In diesem Sinne wünsche ich, daß in der Zeit „nach C“ eine gewisse Verwandlung Raum greifen wird. In der Gesellschaft, in der Wirtschaft, im Kreise von Familien, Freunden, Nachbarn. Wir sehen derzeit, wie unwichtig viele Dinge sind. Für die Montagsmailer aus meinem Beispiel ist das nichts Neues, gehört Werteorientierung und Leadership dazu.
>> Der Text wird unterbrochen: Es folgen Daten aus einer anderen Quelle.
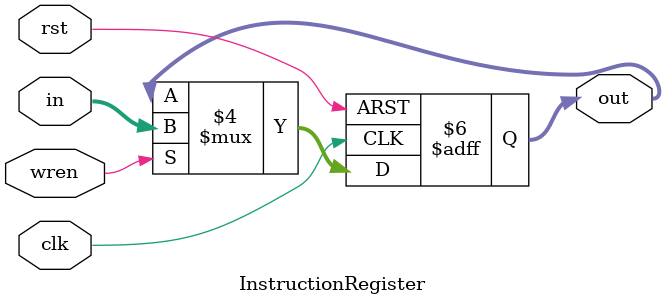
<source format=v>
module InstructionRegister(clk, rst, in, out, wren);

input rst, clk;
input wren;
input [31:0]in;

output [31:0]out;
reg [31:0]out;

always@(posedge clk or negedge rst)
begin

	if (rst == 1'b0)
		out <= 32'd0;
		
	else if (wren == 1'b1)
		out <= in;

end


endmodule
</source>
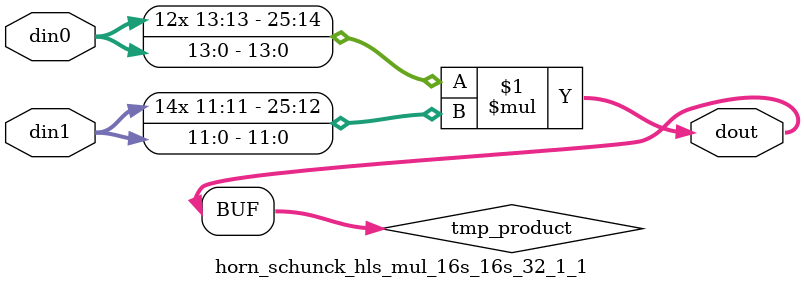
<source format=v>

`timescale 1 ns / 1 ps

 (* DowngradeIPIdentifiedWarnings="yes" *) module horn_schunck_hls_mul_16s_16s_32_1_1(din0, din1, dout);
parameter ID = 1;
parameter NUM_STAGE = 0;
parameter din0_WIDTH = 14;
parameter din1_WIDTH = 12;
parameter dout_WIDTH = 26;

input [din0_WIDTH - 1 : 0] din0; 
input [din1_WIDTH - 1 : 0] din1; 
output [dout_WIDTH - 1 : 0] dout;

wire signed [dout_WIDTH - 1 : 0] tmp_product;



























assign tmp_product = $signed(din0) * $signed(din1);








assign dout = tmp_product;





















endmodule

</source>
Ich hoffe, daß auch eine Verwandlung gesät wird, die Populismus und die Kraft an den gesellschaftlichen Rändern zurückdrängt, Weltoffenheit steigert, aber auch Nähe, Heimat und vermeintliche Kleinigkeiten wertiger werden lässt. Auch sage ich offen: die Spaßgesellschaft eindämmt und eine Wertegesellschaft wieder fördert. Etwas philosophisch vielleicht: Geist, Mut und Herz vereint. Oder global: anything-anytime-anywhere könnte – nein: muß! - zu hinterfragen sein. Das aktuelle Modewort der BWL, „purpose“ wird gerade eingeholt von der Realität. So könnte es nach Friday-For-Future eine wirkliche Bewegung geben hin zu neuen Lebensphilosophien, die einer Freien Gesellschaft und einem Ökonomischen Blickwinkel gut zu Gesicht stehen: die Faire Gesellschaft nach „C“ ist eine meiner Visionen vor dem Fenster.
Schön ausgedrückt hat es hier in unserer „GrimmHeimat“ Wilhelm Grimm im Jahr 1854: „Man fühlt in dieser zerstörenden, die Menschen trennenden Zeit, was Treue und herzliche Liebe im Familienleben wert ist.“
Wir stehen mit verschränkten Armen nachdenklich vor einem großen Fenster und schauen heraus in die fragile Welt: Es kann mit der Wirtschaft wieder in Haarnadelkurven nach oben gehen - wenn alle hoffentlich gesund die Krise überstehen – das ist momentan Prio A im Lande D.